The Grief of Alcoholism

lonely

I read this article yesterday from the New Yorker. David Sedaris writes about his zany, funny mother who was overtaken by alcoholism in her later years. She was the organizing factor in their family. But as the children left, she became more organized around the clink of ice in a glass. I was struck by the deep grief that poured out of his story.

He keeps asking why none of them ever said anything or did anything about her alcoholism. The disease stole her life long before her early death stilled her heart. But they were paralyzed to help her. Of course, in reality, she has to want to help herself, but often people help themselves when their loved ones confront them about the pain their addiction causes for others. Sedaris spends hours watching the show “Intervention”. I imagine he has his letter to his mother written indelibly in his mind. Instead, she slipped slowly to the grave.

Alanon has a book about the grief caused by alcoholism. People often think the alcoholic is only hurting himself or herself, but the family is impacted dramatically. Even if the drinker is more of a functional alcoholic, the loss is immense. There is the loss of time where the addict is not himself because of drinking. There is the loss of relationship because you are never sure how much any conversation is impacted. Is this what they really mean? Will they even remember it? There is the loss of presence as the alcoholic gives more and more time to the bottle. The list of losses is endless, and its victims are far-reaching.

Sedaris is haunted by the inaction of everyone in his family to stop the slow, painful loss of his beautiful, lively mother. He describes his confusion as he hears the clinking ice in her glass behind her slurred words. He can’t bring himself to say anything but he is enamored with those families who made the effort to intervene. “At least they did something” echoes loudly.

19 thoughts on “The Grief of Alcoholism

  1. I read this article as well, and it certainly strikes a chord. My father was an alcoholic, and at the beginning or my relationship with my husband, it was so hard for me to believe when he said he loved me, because the only time Dad ever said that was when he was drunk…

    Yes, it is hard on the whole family, and there can be much to grieve. Thank goodness for AA and Alanon!

  2. Pingback: Reactions: Overcoming Patterns | Midlife Moments

  3. Didn’t read the piece, but I’m an avid follower of David (seeing him at TPAC this month!) and have listened to his books for years. I love that he brings this issue to the surface. I would have loved to hang out with Sharon Sedaris. Thanks for posting, Yogini Sharon 🙂

  4. I started a blog about change recently with my sobriety being a main topic of thought. Not wanting to cause my children grief was definitely a motivating factor…it’s one of those things that can sneak up in you but unless you nip it in the butt it can follow you around a lot longer…I owe a lot of my recovery to my wonderful wife who realized I needed to quite drinking, so she did first! Pretty amazing if her…great post!
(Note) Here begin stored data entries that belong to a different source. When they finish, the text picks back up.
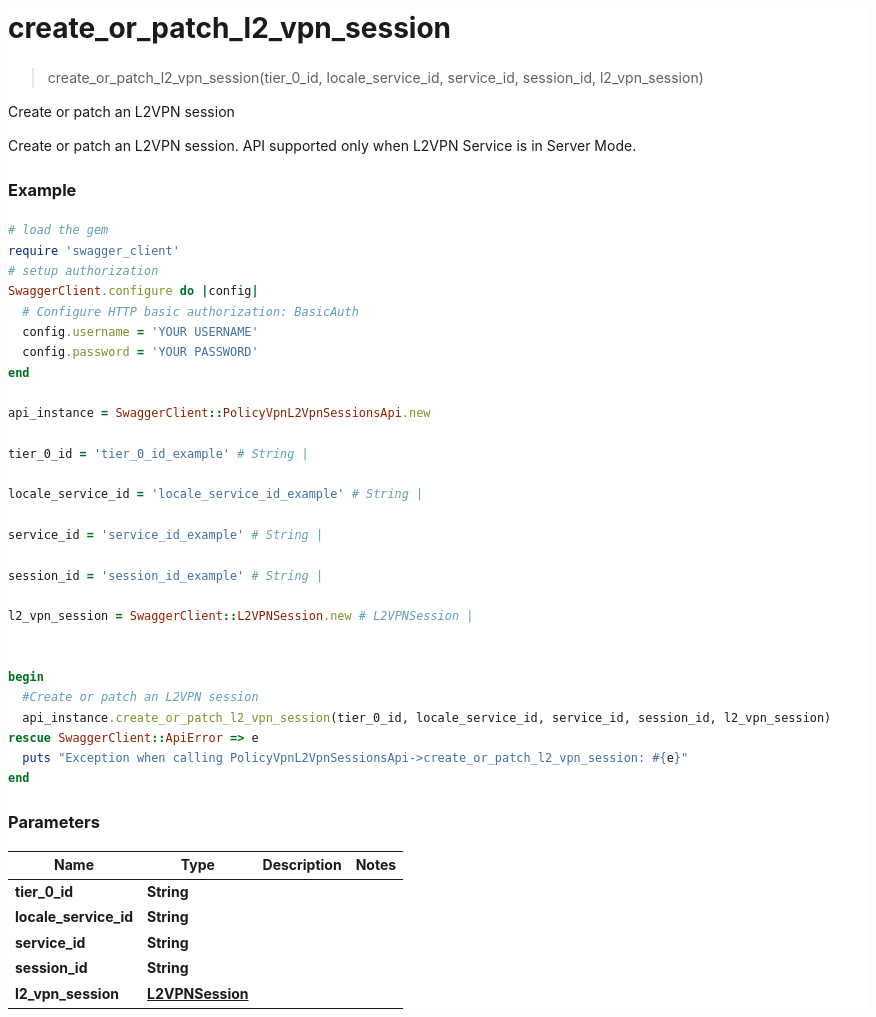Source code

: 

# **create_or_patch_l2_vpn_session**
> create_or_patch_l2_vpn_session(tier_0_id, locale_service_id, service_id, session_id, l2_vpn_session)

Create or patch an L2VPN session

Create or patch an L2VPN session. API supported only when L2VPN Service is in Server Mode. 

### Example
```ruby
# load the gem
require 'swagger_client'
# setup authorization
SwaggerClient.configure do |config|
  # Configure HTTP basic authorization: BasicAuth
  config.username = 'YOUR USERNAME'
  config.password = 'YOUR PASSWORD'
end

api_instance = SwaggerClient::PolicyVpnL2VpnSessionsApi.new

tier_0_id = 'tier_0_id_example' # String | 

locale_service_id = 'locale_service_id_example' # String | 

service_id = 'service_id_example' # String | 

session_id = 'session_id_example' # String | 

l2_vpn_session = SwaggerClient::L2VPNSession.new # L2VPNSession | 


begin
  #Create or patch an L2VPN session
  api_instance.create_or_patch_l2_vpn_session(tier_0_id, locale_service_id, service_id, session_id, l2_vpn_session)
rescue SwaggerClient::ApiError => e
  puts "Exception when calling PolicyVpnL2VpnSessionsApi->create_or_patch_l2_vpn_session: #{e}"
end
```

### Parameters

Name | Type | Description  | Notes
------------- | ------------- | ------------- | -------------
 **tier_0_id** | **String**|  | 
 **locale_service_id** | **String**|  | 
 **service_id** | **String**|  | 
 **session_id** | **String**|  | 
 **l2_vpn_session** | [**L2VPNSession**](L2VPNSession.md)|  |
    • Congratulations on your sobriety. Writing has helped me a great deal in mine. I have talked to my alcoholic family member but he’s emphatically told me sobriety will never happen. And with the denial of the rest of my family and their enabling I’m pretty sure it won’t. He is the grand baby wreaking havoc while everyone bows to his desires so as not to set him off. I’m just so grateful I didn’t have to live my entire life like that. Good luck to you. I’ll check out your blog.